The Coronavirus is impacting every industry, not to mention affecting all of us personally. This leads to economic anxiety on a massive scale. It can also mean that the sizable recoveries some firms are counting on may not be viable once this crisis is over—and for some time afterwards.  With everyone scrambling to stay afloat, Ted Farrell of Litigation Funding Advisers LLC has some thoughts. As Farrell writes in Bloomberg Lawlitigation finance might be one of the most impactful ways to stem losses, no matter where you are in the world. At this moment, billions of dollars in capital can be made available to firms struggling to keep balance sheets in balance. Nine-figure investments are not as rare as one might think. Individual partners in law firms are paid a monthly draw, which is different from a salary in terms of bookkeeping. These draws are based on profits predicted for the year. So if the books don’t balance at the end of the year, partners can be liable to pay some of that money back. With that in mind, firms would do well to consider litigation funding, particularly for high-end cases. Once you have that capital, what do you do with it? Step one should be calculating existing risk, then selling off as much as you can. Now is the time funders are seeking promising cases in which to invest. A popular strategy involves pooling contingency cases and allowing funders to invest in them together. This type of arrangement makes for good deals, allowing firms to take a healthy portion of recovery while still making funder investments worthwhile.
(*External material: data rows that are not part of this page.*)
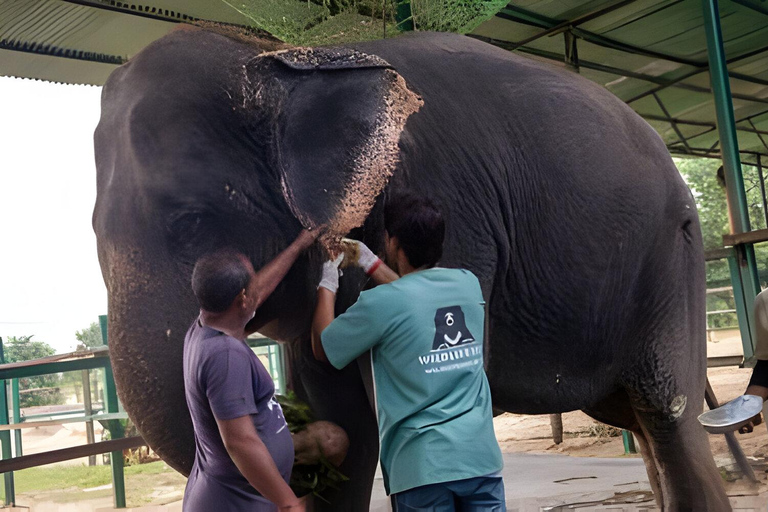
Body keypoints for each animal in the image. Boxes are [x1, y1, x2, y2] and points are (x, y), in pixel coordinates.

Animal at [93, 26, 728, 510]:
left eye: (190, 222)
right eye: (95, 234)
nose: (293, 435)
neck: (288, 58)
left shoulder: (451, 205)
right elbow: (345, 416)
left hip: (672, 256)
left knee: (666, 412)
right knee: (634, 416)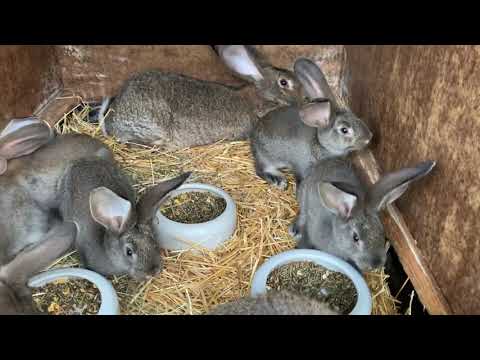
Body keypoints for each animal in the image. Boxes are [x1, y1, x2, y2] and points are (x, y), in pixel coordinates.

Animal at [249, 57, 374, 190]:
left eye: (356, 117)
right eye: (344, 130)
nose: (368, 138)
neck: (320, 143)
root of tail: (253, 138)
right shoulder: (303, 164)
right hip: (267, 157)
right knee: (261, 169)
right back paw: (278, 180)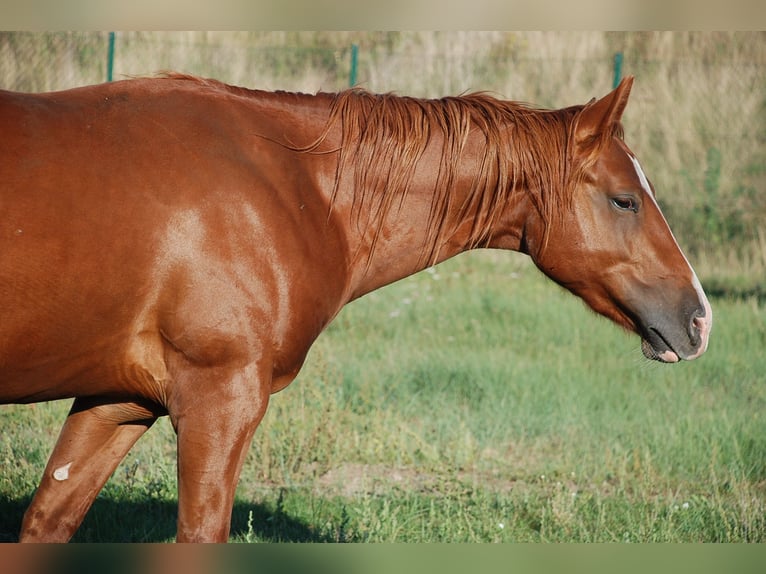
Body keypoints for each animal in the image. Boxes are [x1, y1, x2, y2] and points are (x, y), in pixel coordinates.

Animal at [0, 74, 711, 542]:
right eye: (625, 200)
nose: (700, 319)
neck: (291, 187)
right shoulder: (218, 401)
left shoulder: (117, 399)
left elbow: (47, 520)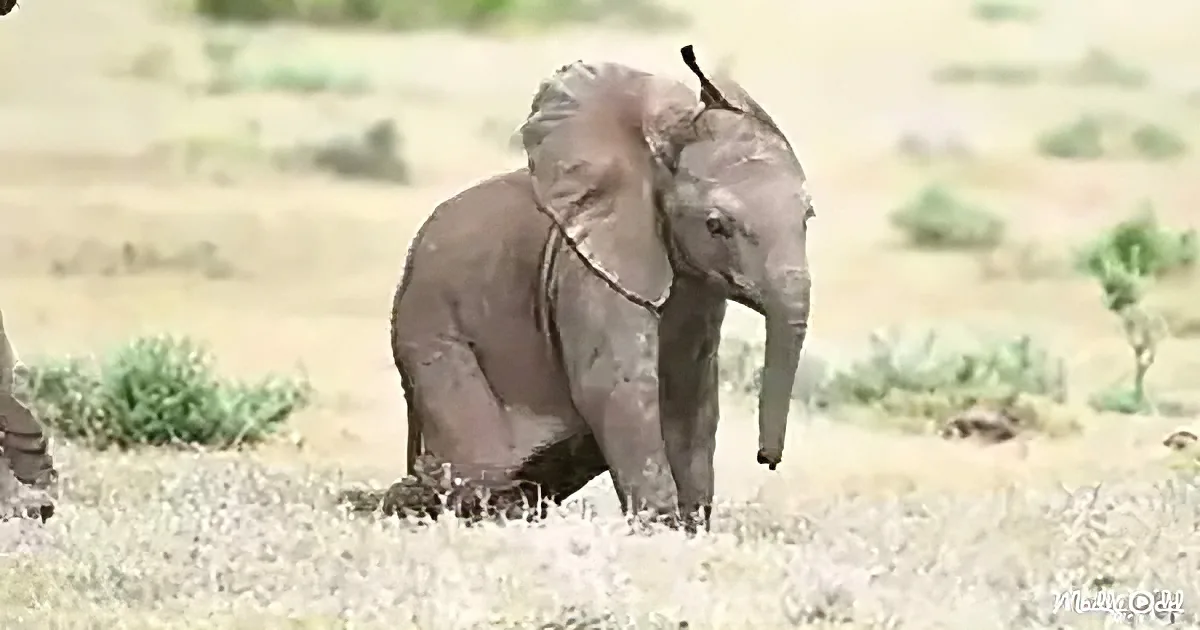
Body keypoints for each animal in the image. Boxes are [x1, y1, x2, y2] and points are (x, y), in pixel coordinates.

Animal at [389, 45, 814, 529]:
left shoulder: (698, 289)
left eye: (809, 216)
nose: (768, 460)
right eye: (715, 225)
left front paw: (691, 527)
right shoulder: (586, 269)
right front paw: (658, 527)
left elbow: (690, 397)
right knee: (479, 467)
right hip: (430, 327)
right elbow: (618, 387)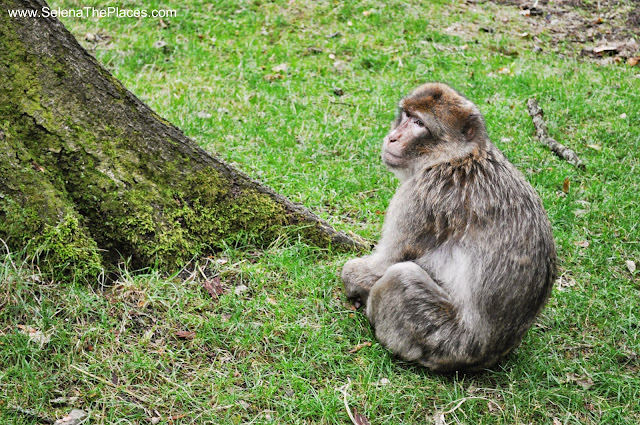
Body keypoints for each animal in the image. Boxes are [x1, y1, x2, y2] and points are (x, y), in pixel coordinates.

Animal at [342, 82, 556, 372]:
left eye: (419, 123)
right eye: (406, 115)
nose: (393, 137)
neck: (455, 158)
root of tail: (488, 356)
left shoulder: (420, 197)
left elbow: (384, 264)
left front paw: (352, 277)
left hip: (443, 339)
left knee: (400, 278)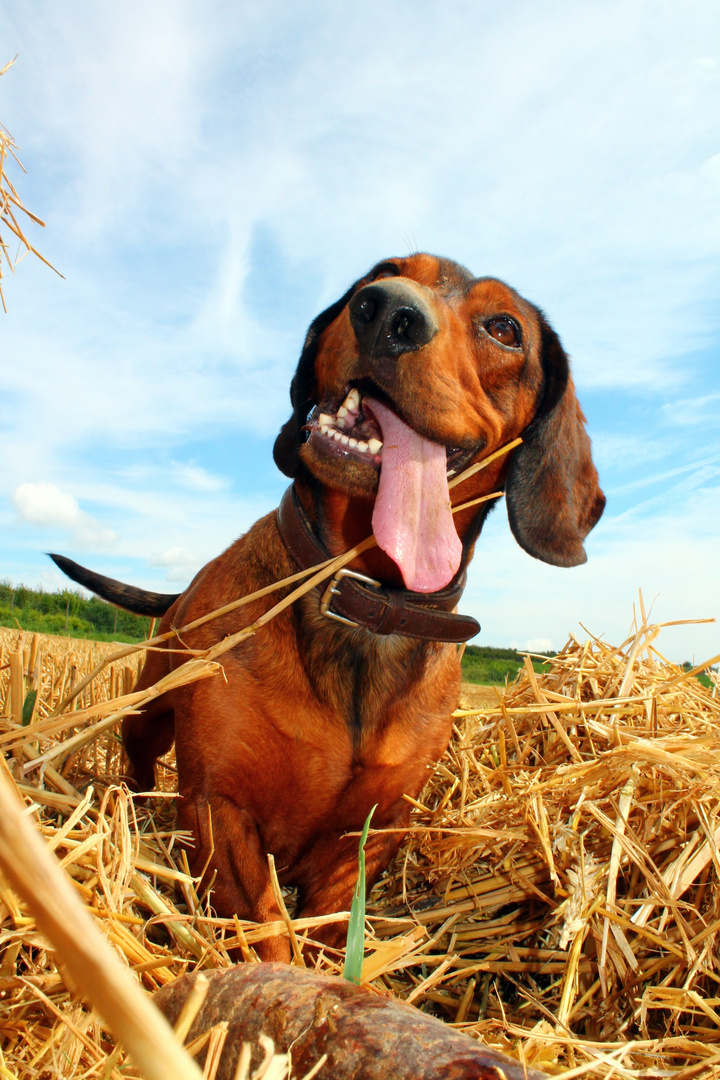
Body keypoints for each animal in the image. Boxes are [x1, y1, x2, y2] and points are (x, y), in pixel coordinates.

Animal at [52, 254, 604, 963]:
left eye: (504, 328)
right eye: (385, 272)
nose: (387, 311)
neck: (366, 597)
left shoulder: (369, 833)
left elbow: (326, 928)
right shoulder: (221, 807)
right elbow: (265, 934)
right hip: (149, 709)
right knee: (140, 758)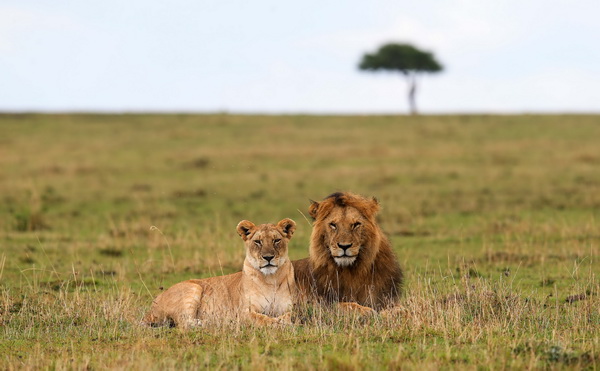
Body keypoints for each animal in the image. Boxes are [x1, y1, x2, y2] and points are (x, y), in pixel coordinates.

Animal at [144, 218, 298, 328]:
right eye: (258, 242)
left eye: (276, 240)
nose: (268, 257)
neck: (270, 279)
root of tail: (152, 305)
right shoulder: (243, 312)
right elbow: (261, 318)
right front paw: (279, 322)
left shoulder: (289, 307)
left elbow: (289, 314)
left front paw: (285, 320)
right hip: (193, 288)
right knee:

What Every GC Needs to Know About Monetization

2019 was a year of change and growth in the legal field. Monetization was of particular interest to in-house legal teams. This practice allows firms to de-risk portfolios and exert greater control over receivables by essentially converting an impending recovery into working capital.   As Burford Capital explains, their goal as a funder is to empower in-house counsel to be proactive in securing recoveries, while reducing their costs. Burford reveals that General Counsel from various companies share many of the same questions. Why, for example, is lit fin preferable to companies simply using their own funds? It’s often to a company’s benefit to leverage funding to assure liquidity of funds and to manage balance sheets. Monetization also frees up funds sooner than a post-trial collection—and sometimes, timing makes all the difference.  How is working with a funder better than hiring a legal team on contingency? This seems like a sensible question. The answer is about more than simple finance. It’s about the caliber of legal team one can hire on contingency versus the type of strategy that can be developed using a powerhouse firm backed by an experienced litigation funder. Burford wants you to know that this difference is significant—and can be the deciding factor when it comes to getting the resolution you want, and settling for something far less.  What about control?  How much say do funders have on decision making or settlements?  While every funder is different, Burford acts as a silent partner; providing capital is where their input ends. At the same time, should a client request additional support, a worthy funder will work with clients to devise a strategy in everyone’s best interests.